WN 2 — Adjusted Denominator:

Shares
WANES46,000
Add: Effect of PES (10,000 deb. × 3 shares each)30,000
Adjusted WANES76,000

Diluted EPS = 2,68,000 / 76,000 = ₹3.53 per share

✓ 3.53 < 4.00 → Dilutive → Include.

⚠️ Common exam mistakes

  • Applying tax adjustment to preference dividend savings — pref. dividend is paid from post-tax profit; there is no tax shield.

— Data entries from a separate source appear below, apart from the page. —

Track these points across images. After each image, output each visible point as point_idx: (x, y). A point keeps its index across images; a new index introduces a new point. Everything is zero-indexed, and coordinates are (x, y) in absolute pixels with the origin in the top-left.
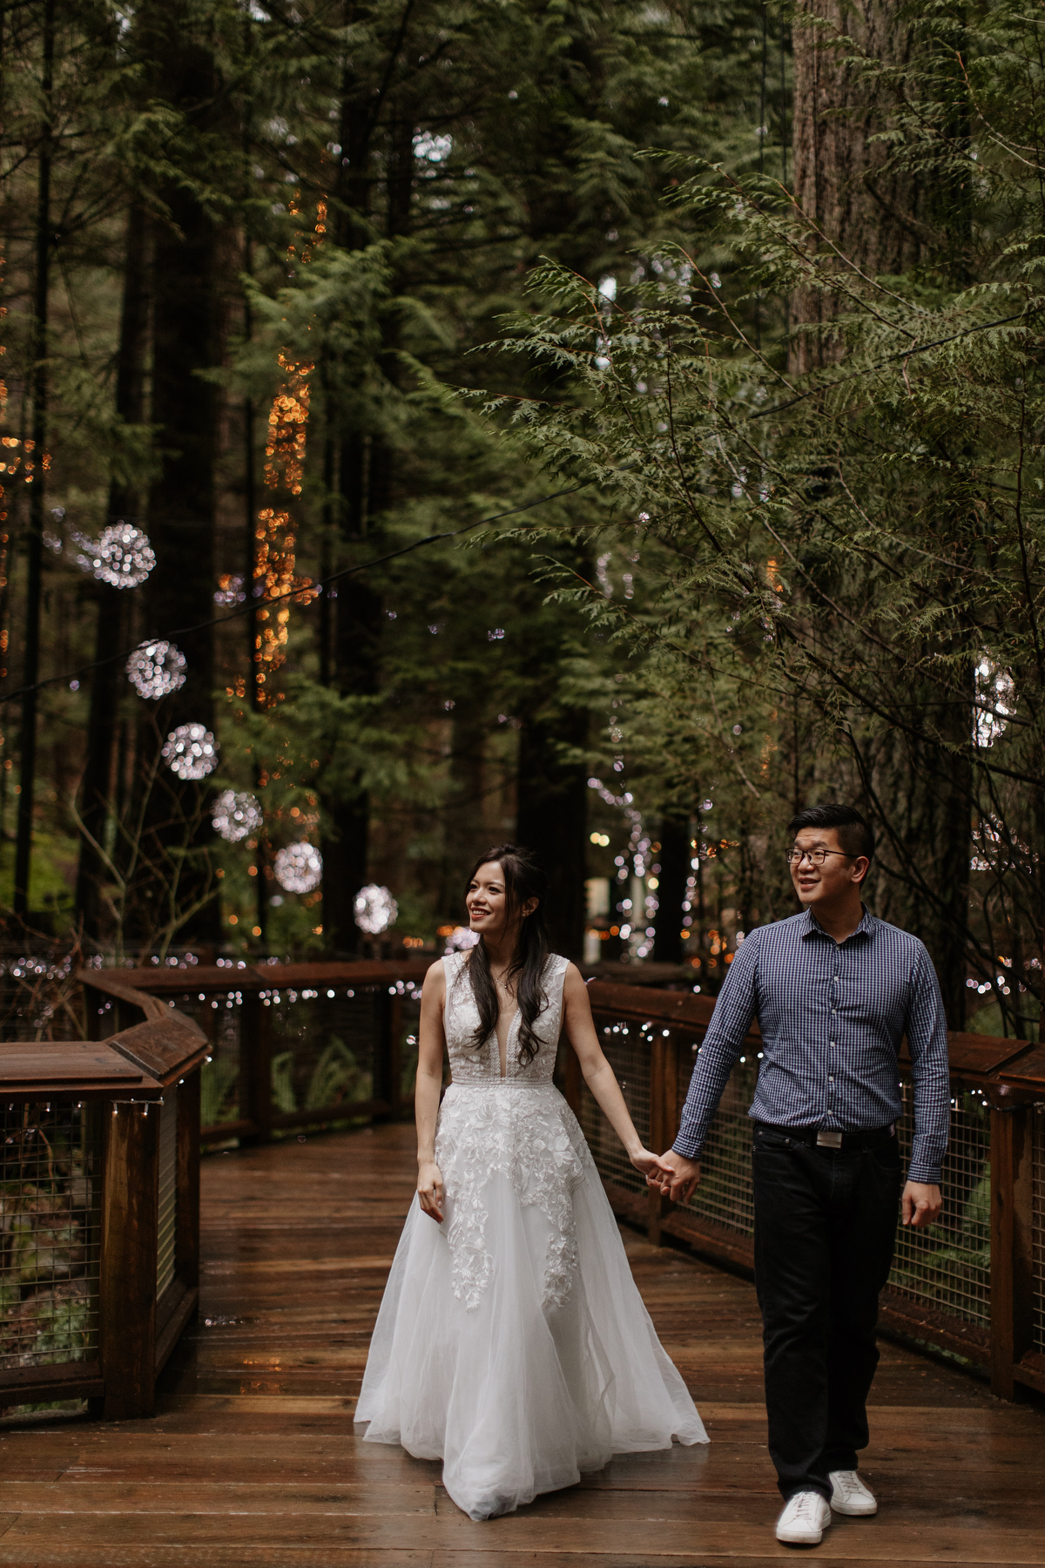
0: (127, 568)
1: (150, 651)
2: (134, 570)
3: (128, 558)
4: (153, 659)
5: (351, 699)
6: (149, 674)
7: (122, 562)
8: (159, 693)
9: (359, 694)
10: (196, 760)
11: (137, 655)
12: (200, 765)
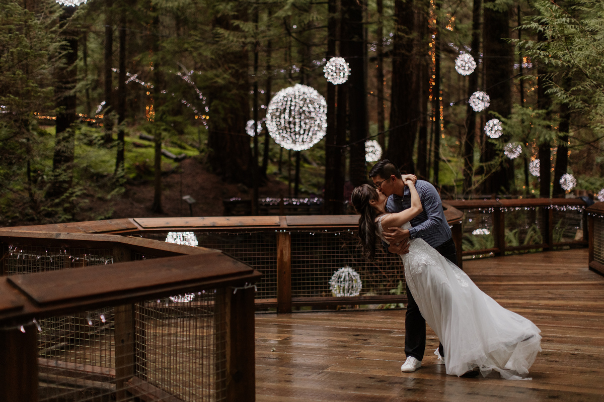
0: (467, 68)
1: (477, 95)
2: (469, 68)
3: (467, 65)
4: (478, 98)
5: (536, 111)
6: (477, 103)
7: (465, 67)
8: (480, 110)
9: (539, 110)
10: (496, 131)
11: (472, 97)
12: (497, 133)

Only debenture interest gets a tax adjustment.
  • Using total face value of all pref. shares instead of per-share value × no. of shares × dividend rate (e.g., 5,000 × ₹100 × 8% = ₹40,000, not 5,000 × 8%).
  • Multiplying conversion ratio incorrectly — if '10 equity shares per preference share', multiply number of preference shares by 10 (not divide).
  • Forgetting to check dilutive vs. anti-dilutive — always compare diluted EPS with basic EPS before deciding to include the PES.
  • Adding the preference dividend net of tax (e.g., ₹40,000 × 70%) — there is no such grossing-down for pref. dividend adjustments.
Bare-Act text Paragraph 35 · AS 20 – Earnings Per Share (ICAI) · click to expand
For the purpose of calculating diluted earnings per share, the net profit or loss attributable to ordinary equity shareholders should be adjusted for the after-tax effect of: (a) any dividends or other items related to dilutive potential ordinary shares that were deducted in arriving at net profit or loss attributable to ordinary equity shareholders; and (b) any interest recognised in the period related to dilutive potential ordinary shares; and (c) any other changes in income or expense that would result from the conversion of the dilutive potential ordinary shares.